• _Instructions to follow_:
From the text on Bactris acanthocarpoides below, transcribe word for word the stretch from "- Conservation status: LC" through "Rodrigues in 1875.".

• _Given text_:
┄┄┄┄┄┄┄┄┄┄┄┄┄┄┄┄┄┄┄┄

Scientific classification
- Kingdom: Plantae
- Clade: Embryophytes
- Clade: Tracheophytes
- Clade: Angiosperms
- Clade: Monocots
- Clade: Commelinids
- Order: Arecales
- Family: Arecaceae
- Genus: Bactris
- Species: B. acanthocarpoides
- Binomial name: Bactris acanthocarpoides Barb.Rodr.

= Bactris acanthocarpoides =

- Genus: Bactris
- Species: acanthocarpoides
- Authority: Barb.Rodr.
- Conservation status: LC

Species of flowering plant

Bactris acanthocarpoides is a species of flowering plant in the family Arecaceae. It is a tree with spines, compound leaves, and yellow to red fruits. The species is native to South America.

Bactris acanthocarpoides was described in 1875, and is listed as of Least Concern by the IUCN.

==Taxonomy==
The species was described by João Barbosa Rodrigues in 1875.

==Distribution==
Bactris acanthocarpoides is native to the wet tropical biome of northern Brazil, French Guiana, Guyana, and Suriname. It grows in lowland rainforests, and near streams, at elevations of 200-260 m.

==Description==
Bactris acanthocarpoides is a tree that grows 2-4 m high, and 2-4 cm wide. The stems are spiny, and arranged into clumps of two to six.

┄┄┄┄┄┄┄┄┄┄┄┄┄┄┄┄┄┄┄┄

• _Record excerpts_:
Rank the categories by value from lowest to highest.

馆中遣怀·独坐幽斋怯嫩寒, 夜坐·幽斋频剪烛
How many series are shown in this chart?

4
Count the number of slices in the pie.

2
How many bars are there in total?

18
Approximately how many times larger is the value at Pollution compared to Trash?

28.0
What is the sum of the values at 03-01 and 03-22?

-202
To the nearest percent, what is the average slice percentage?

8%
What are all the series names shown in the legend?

┄┄┄┄┄┄┄┄┄┄┄┄┄┄┄┄┄┄┄┄

• _Written answer_:
- Conservation status: LC

Species of flowering plant

Bactris acanthocarpoides is a species of flowering plant in the family Arecaceae. It is a tree with spines, compound leaves, and yellow to red fruits. The species is native to South America.

Bactris acanthocarpoides was described in 1875, and is listed as of Least Concern by the IUCN.

==Taxonomy==
The species was described by João Barbosa Rodrigues in 1875.